Right now I should be introducing you to a cutting edge Kiwi musician I think everyone should check out. But I’m not yet up on my new New Zealand talent. So I’d like to introduce you to Joshua Idehen – he’s a British Nigerian spoken word artist who has broken through (to a degree) with Mum Does The Washing, an extremely witty (and incisive) take on laundry and how you can interpret all shades of humanity/ideology via such (with a tasty, minimalist techno pulse).
I first heard Joshua on Jamz Supernova’s 6 Music show – Jamz plays contemporary dance music from across the globe, spinning tunes I’m unlikely to hear otherwise – and I liked Idehen so much I posted the video on FB. To which I received zero response. Oh well, must be too niche I thought. I then sent it to my Nigerian ex who has 3 munchkins - lots of mum doing the washing going on there - and, again, received no response. Maybe it sucks, I wondered, to everyone but me.
Then Cerys came to the rescue and played it on her 6 Music show.
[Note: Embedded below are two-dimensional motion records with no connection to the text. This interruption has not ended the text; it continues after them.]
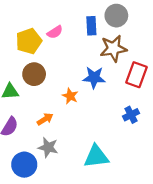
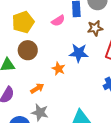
pink semicircle: (55, 32) -> (58, 21), moved
brown star: (113, 48) -> (95, 28), size x0.7

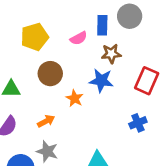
brown star: (95, 28) -> (111, 54), moved
brown circle: (28, 50) -> (50, 74), moved

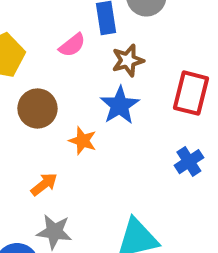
blue star: (101, 81) -> (120, 105), turned -30

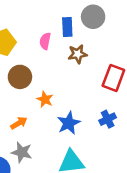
pink semicircle: (72, 45) -> (45, 41), turned 133
blue star: (120, 105) -> (69, 123), moved

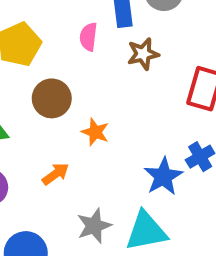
blue star: (69, 123) -> (163, 176), moved
gray star: (22, 152) -> (94, 226), moved, turned -30

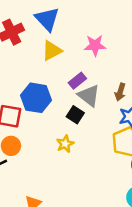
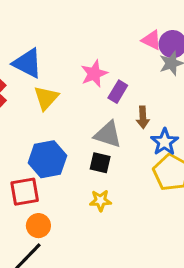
purple rectangle: (77, 81) -> (118, 92), moved
yellow star: (65, 144) -> (100, 201), turned -30

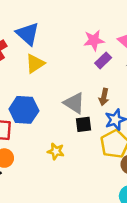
pink star: (94, 74) -> (94, 40), moved
purple rectangle: (118, 92) -> (103, 60), moved
black square: (100, 163) -> (83, 124), moved, turned -35

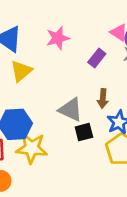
pink star: (94, 40) -> (58, 38), moved
yellow star: (56, 151) -> (32, 148), moved, size x1.6

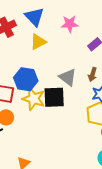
black square: (84, 132) -> (54, 97), moved, size x1.6

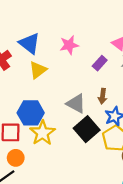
black square: (54, 97) -> (87, 129), moved, turned -30
yellow star: (34, 99) -> (43, 133), turned 30

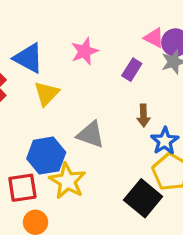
gray triangle: (76, 104) -> (91, 135), moved
black square: (87, 129) -> (143, 198), moved

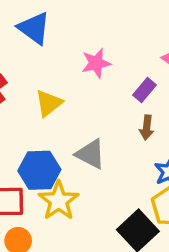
blue triangle: (28, 58) -> (34, 28), moved
brown arrow: (143, 116) -> (147, 128), moved

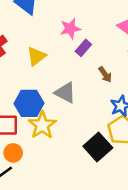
purple rectangle: (144, 90) -> (83, 48), moved
brown arrow: (147, 128) -> (105, 75), turned -42

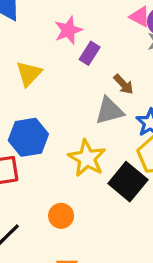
gray triangle: (65, 93) -> (109, 111), moved, turned -35
yellow star: (42, 125) -> (87, 158), moved
orange circle: (13, 153) -> (61, 216), moved

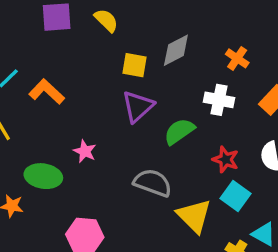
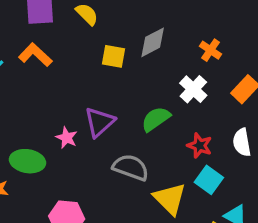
orange L-shape: (47, 92) -> (35, 55), moved
white cross: (219, 100) -> (193, 89), turned 32
purple triangle: (138, 107) -> (99, 122), moved

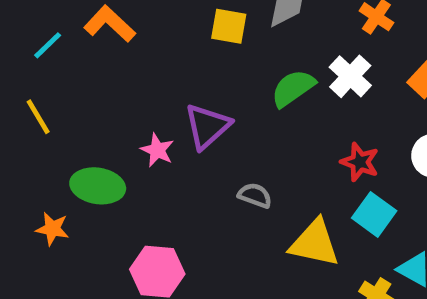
green semicircle: (156, 119) -> (293, 88), moved
gray semicircle: (131, 167) -> (255, 195), size x0.6
yellow triangle: (170, 199) -> (314, 243), turned -33

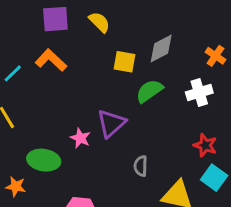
white cross: (350, 76) -> (199, 93), turned 30
green semicircle: (293, 88) -> (149, 91), moved
gray semicircle: (255, 195) -> (141, 166), turned -108

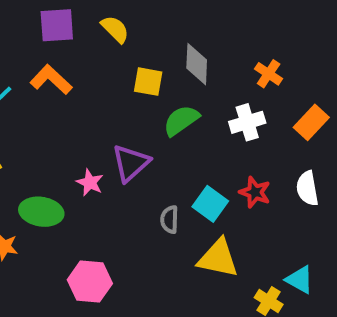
gray diamond: (161, 48) -> (197, 64), turned -60
cyan square: (214, 178) -> (210, 204), moved

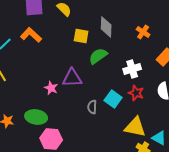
white cross: (247, 122) -> (132, 69), moved
purple triangle: (131, 163) -> (72, 78), turned 40
green ellipse: (41, 212) -> (36, 117), moved
yellow triangle: (218, 258) -> (135, 127), moved

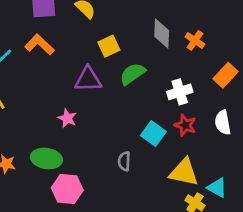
gray diamond: (106, 27) -> (162, 34), moved
yellow square: (81, 36) -> (109, 46), turned -35
purple triangle: (72, 78) -> (88, 79), moved
gray semicircle: (92, 107) -> (124, 161), moved

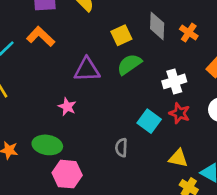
yellow square: (109, 46) -> (121, 35), moved
yellow triangle: (184, 172) -> (178, 158), size x0.7

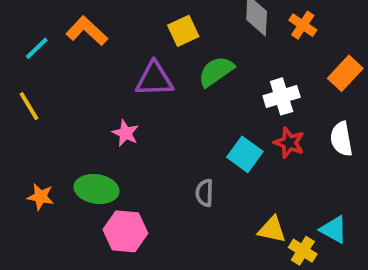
yellow square: (121, 35) -> (183, 31), moved
yellow triangle: (178, 158) -> (272, 229), moved

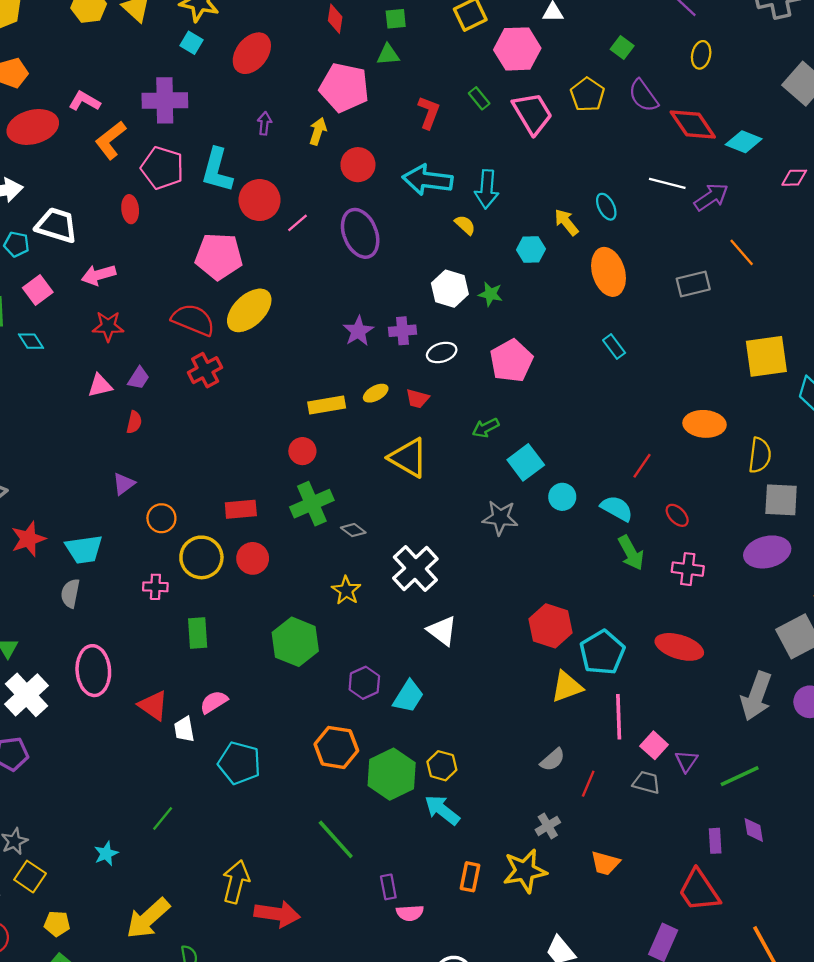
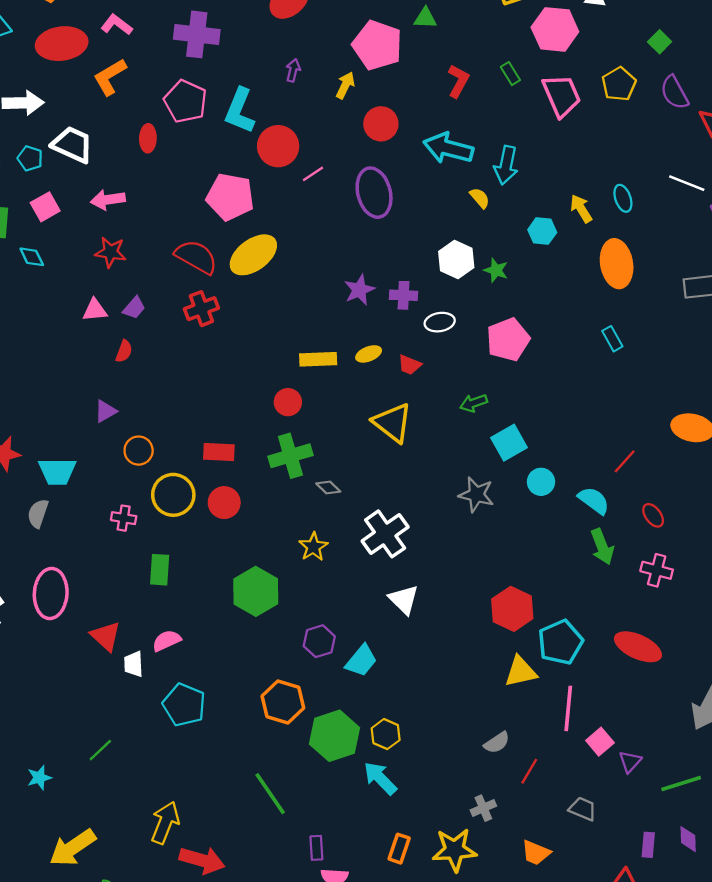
orange L-shape: (110, 140) -> (110, 77), moved
gray trapezoid: (646, 782) -> (583, 809), moved

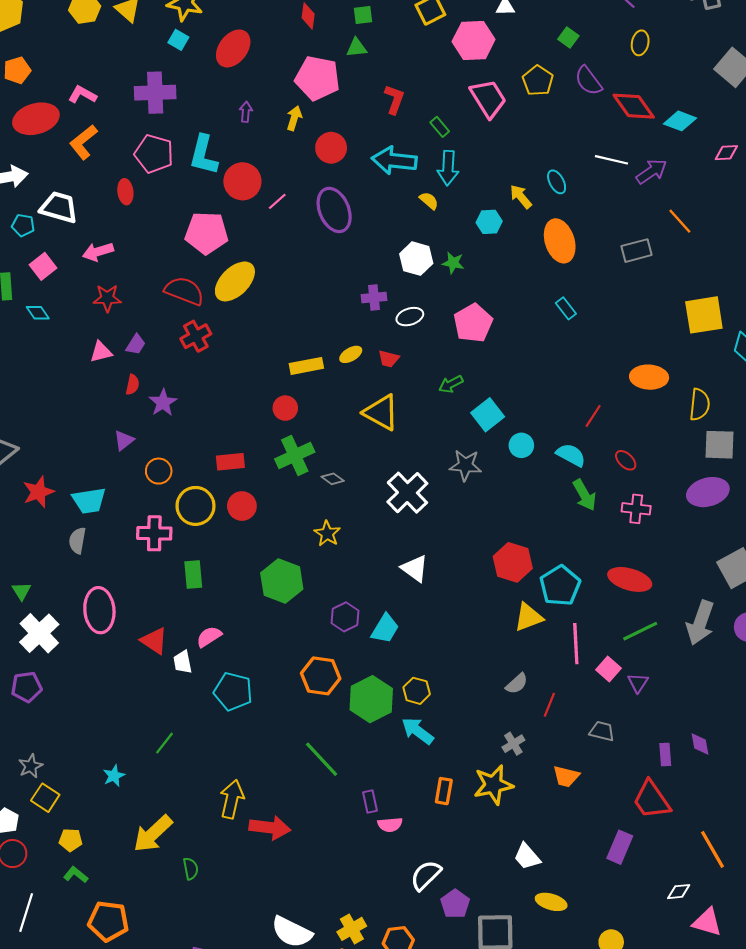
green rectangle: (510, 74) -> (440, 127), moved
purple star: (359, 290) -> (163, 403), moved
pink cross: (124, 518) -> (154, 533), size x1.5
white cross: (385, 534) -> (407, 493), moved
green line: (681, 784) -> (640, 631), moved

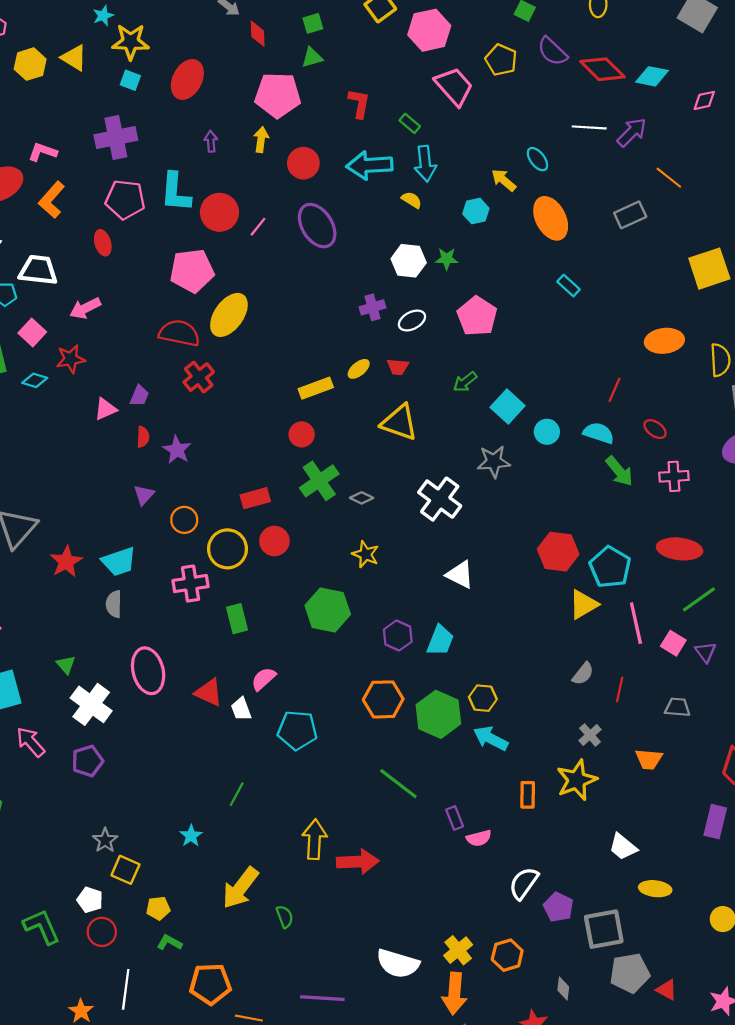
red star: (107, 298) -> (71, 359), moved
cyan diamond: (38, 313) -> (35, 380), turned -30

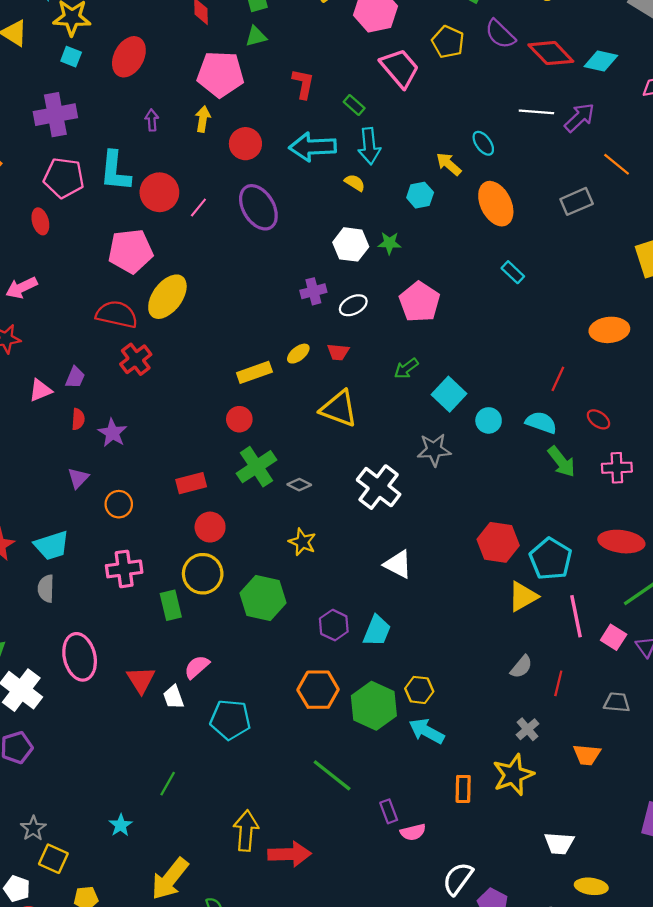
yellow circle: (227, 549) -> (203, 574), moved
red triangle: (209, 692) -> (141, 680), turned 32
white trapezoid: (623, 847) -> (559, 843), turned -36

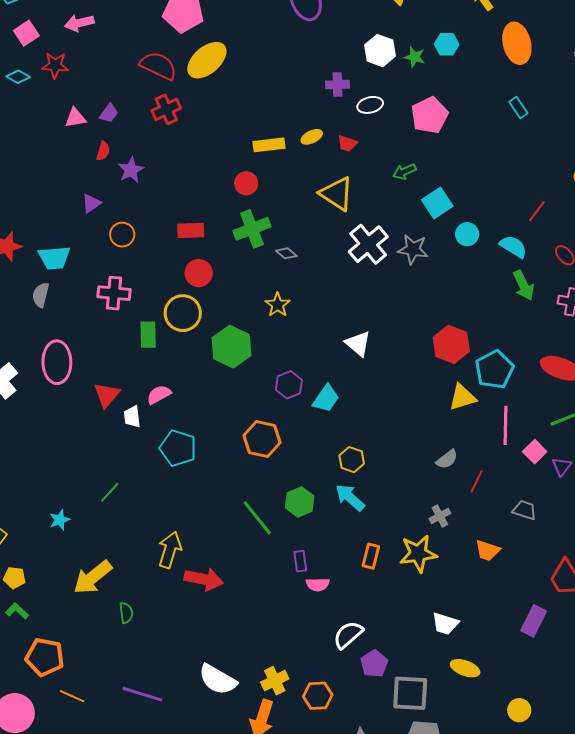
cyan hexagon: (420, 195) -> (447, 44), moved
white cross: (379, 487) -> (368, 244), moved
green hexagon: (374, 706) -> (300, 502), moved, size x0.7

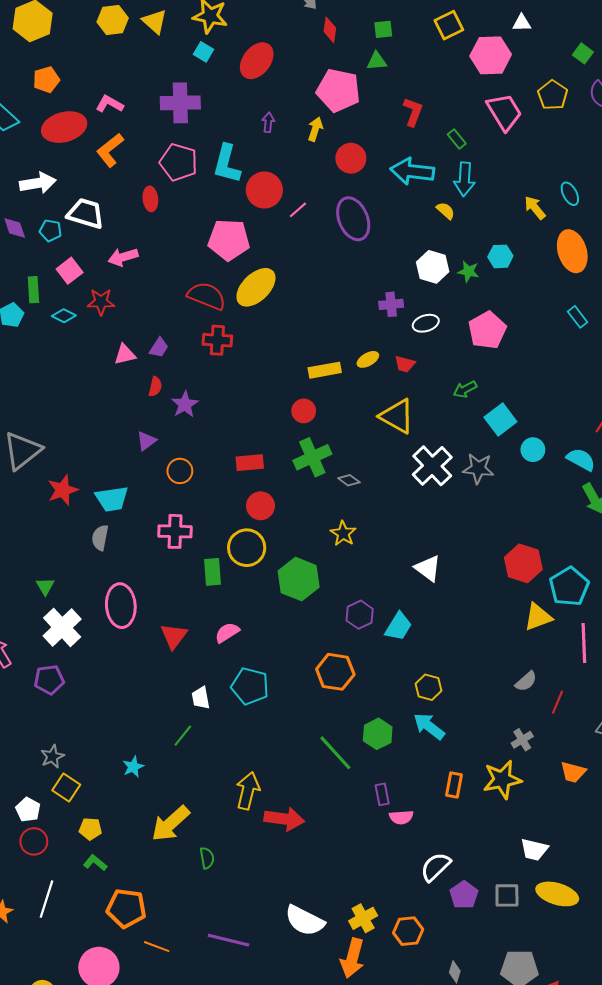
red cross: (166, 109) -> (217, 340), turned 32
white trapezoid: (132, 417) -> (201, 698), moved
yellow ellipse: (465, 668) -> (557, 894), size x1.4
gray square: (410, 693) -> (507, 895), moved, size x0.7

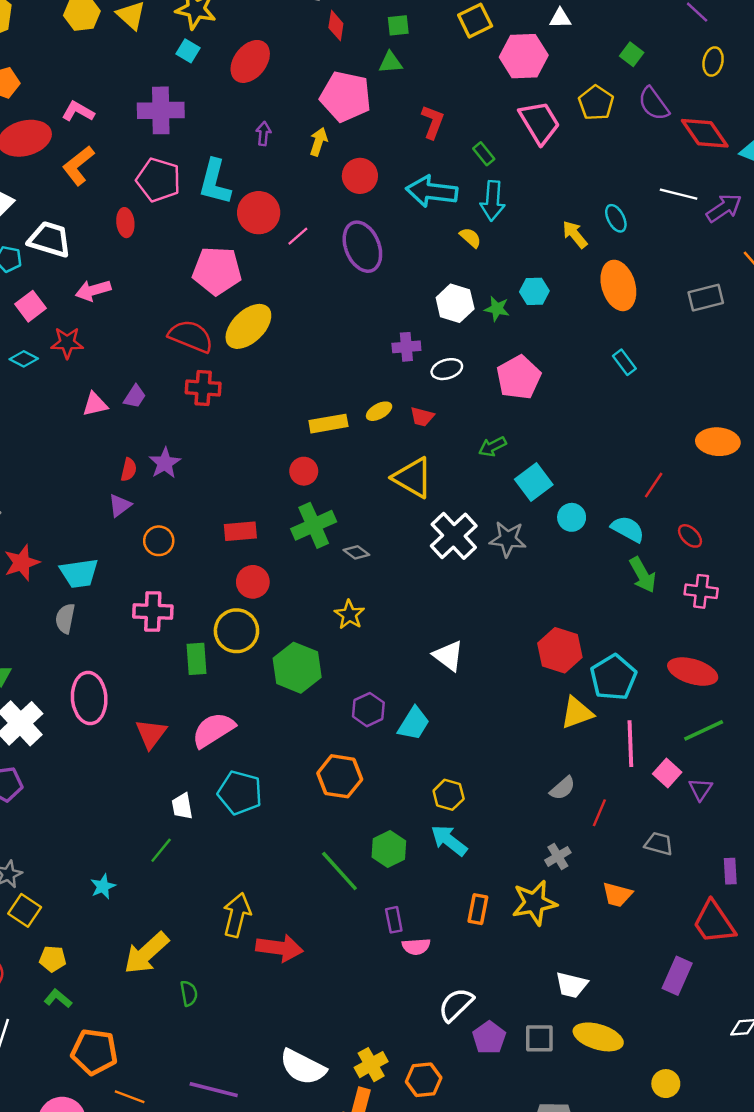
red semicircle: (155, 387) -> (129, 470), moved
pink semicircle: (227, 633) -> (213, 730), size x1.5

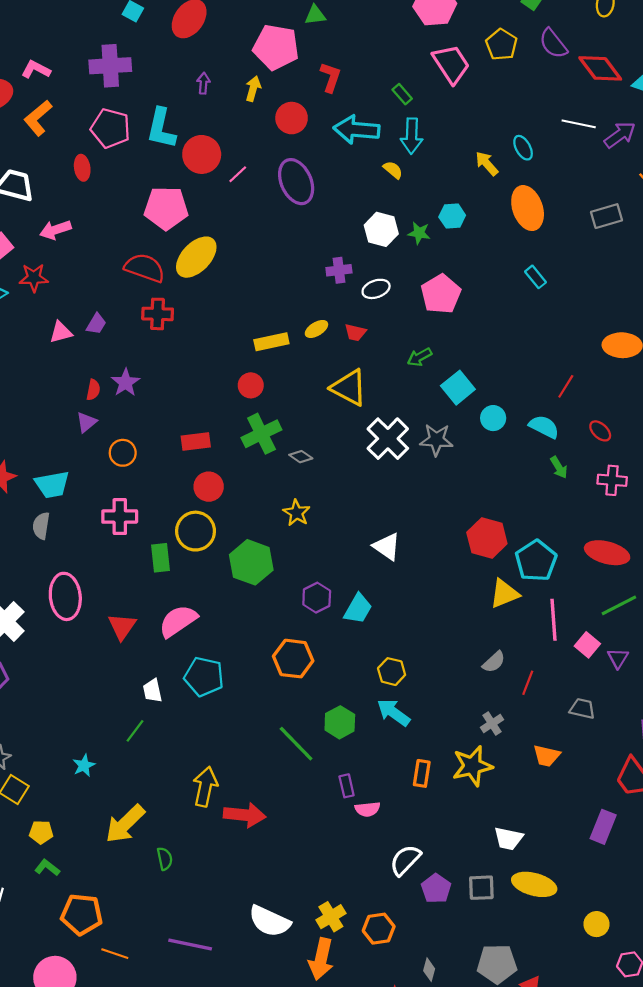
red L-shape: (433, 122) -> (331, 77), moved
green arrow: (643, 575) -> (559, 467), size x0.7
She later mentioned getting a huge response from listeners. So it’s not just me – whew! Anyway, this is the freshest tune I’ve heard in 2025. And as I often write about old music I thought I’d share Joshua’s very new one with you. Enjoy (I hope)!
Mum and I wish you all a very sunny Sunday!
Same with the ’Mum Does the Washing’ post on fb. I got 0 views and 0 likes. Such a great track.
Yep. I guess Cerys and Jamz are seen as "specialist" - hard to imagine it on R1 or R2!